*PROBLEM DETAILS*
Please rewrite the material as a numbered list, starting at its beginning and ending at the line that contains "dist [-0.039401, 0.000245]". Skip blank lines and leave the pictures out.
AVAILABLE RECORDS section start
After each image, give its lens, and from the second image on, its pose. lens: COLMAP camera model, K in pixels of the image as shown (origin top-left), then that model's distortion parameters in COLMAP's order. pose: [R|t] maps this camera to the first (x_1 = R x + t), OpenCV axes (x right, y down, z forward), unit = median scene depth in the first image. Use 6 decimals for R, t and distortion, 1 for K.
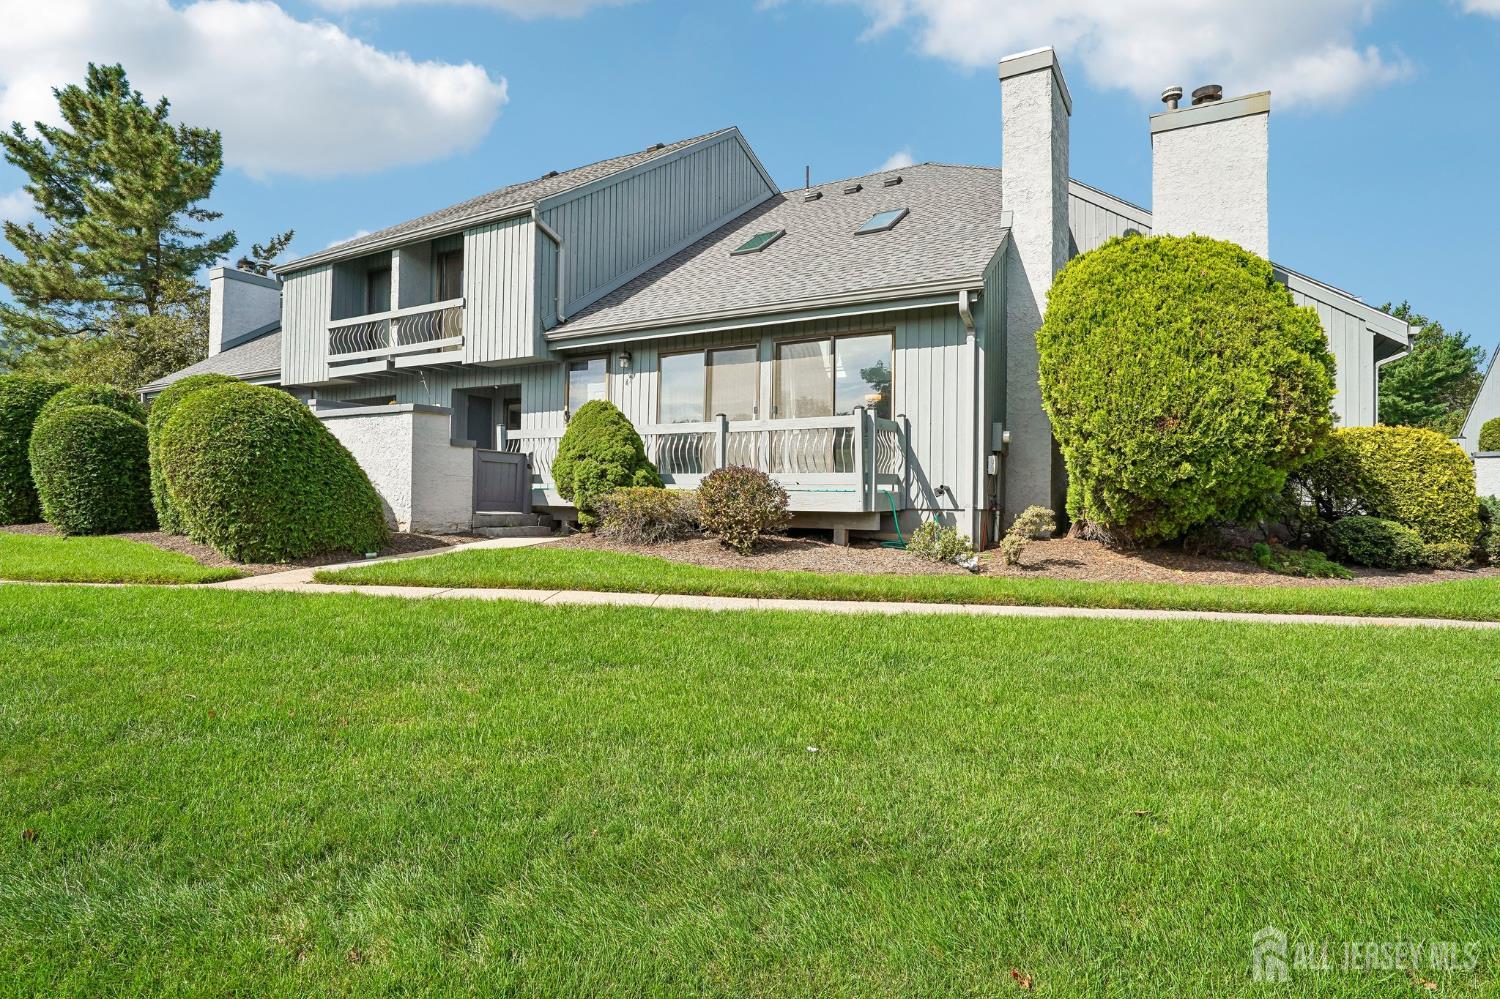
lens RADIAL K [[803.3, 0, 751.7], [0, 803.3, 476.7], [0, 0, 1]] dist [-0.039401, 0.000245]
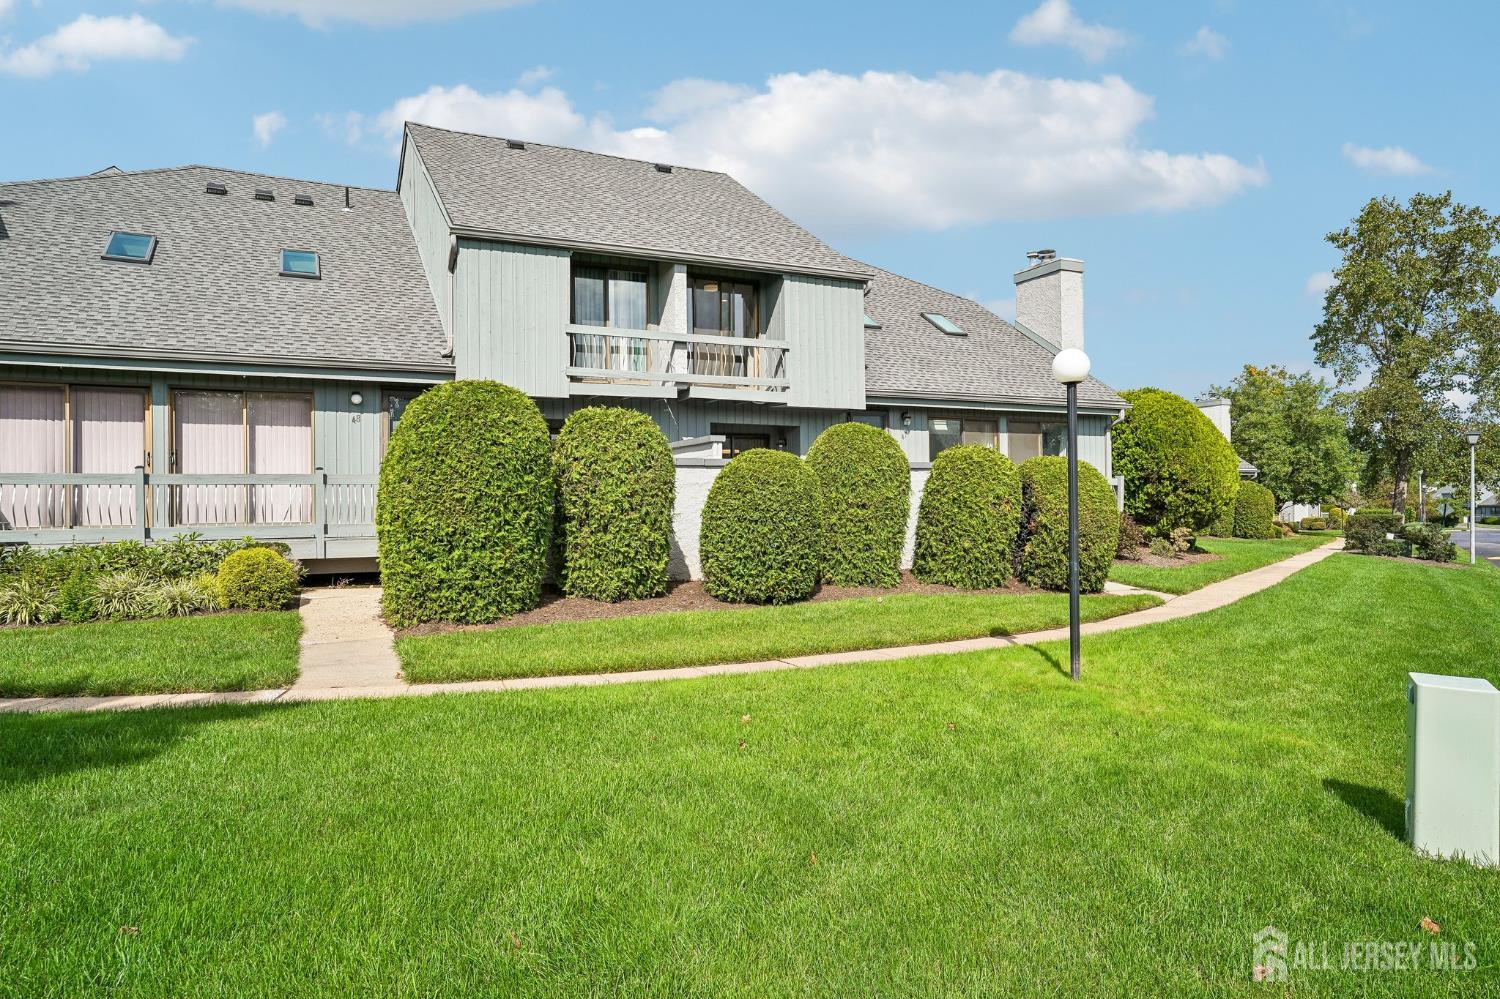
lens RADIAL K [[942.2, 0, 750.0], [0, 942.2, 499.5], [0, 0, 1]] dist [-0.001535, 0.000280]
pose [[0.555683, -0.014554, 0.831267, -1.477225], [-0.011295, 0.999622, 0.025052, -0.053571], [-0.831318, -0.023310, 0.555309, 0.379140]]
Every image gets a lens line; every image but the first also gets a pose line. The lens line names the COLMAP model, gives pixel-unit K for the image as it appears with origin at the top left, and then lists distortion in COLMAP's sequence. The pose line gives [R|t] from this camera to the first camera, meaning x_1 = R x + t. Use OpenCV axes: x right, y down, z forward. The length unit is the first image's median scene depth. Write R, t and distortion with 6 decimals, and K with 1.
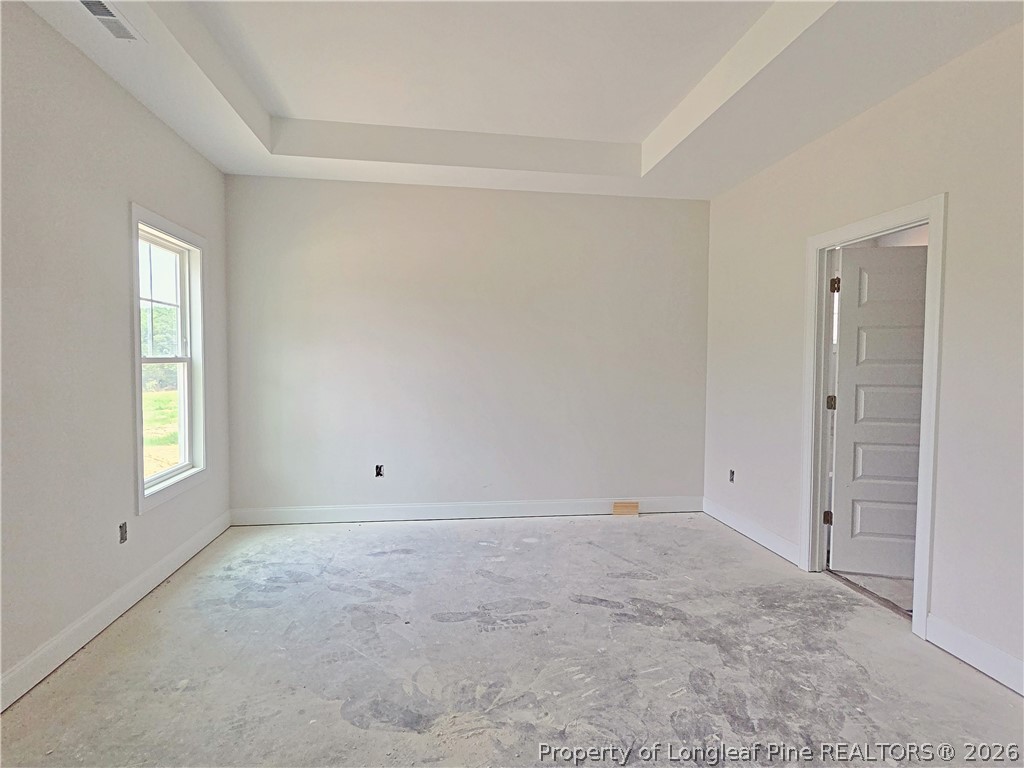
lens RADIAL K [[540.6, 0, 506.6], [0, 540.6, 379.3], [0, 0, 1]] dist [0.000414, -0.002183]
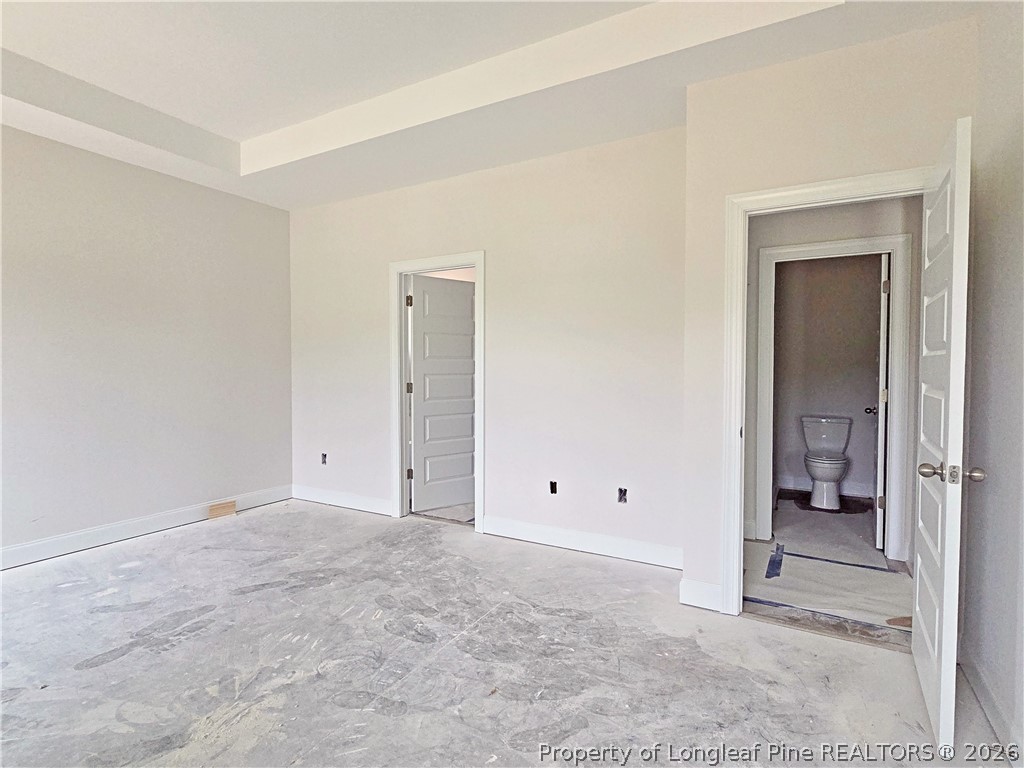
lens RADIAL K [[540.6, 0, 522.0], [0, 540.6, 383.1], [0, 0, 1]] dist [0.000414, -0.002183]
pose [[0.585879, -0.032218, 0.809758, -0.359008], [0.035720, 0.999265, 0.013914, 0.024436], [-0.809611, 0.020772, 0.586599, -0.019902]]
AVAILABLE RECORDS section end
*RESULT OF THE EXERCISE*
1. After each image, give its lens, and from the second image on, its pose. lens: COLMAP camera model, K in pixels of the image as shown (origin top-left), then that model's distortion parameters in COLMAP's order. pose: [R|t] maps this camera to the first (x_1 = R x + t), OpenCV axes (x right, y down, z forward), unit = median scene depth in the first image. Use 6 decimals for R, t and distortion, 1 for K.
2. lens RADIAL K [[803.3, 0, 751.7], [0, 803.3, 476.7], [0, 0, 1]] dist [-0.039401, 0.000245]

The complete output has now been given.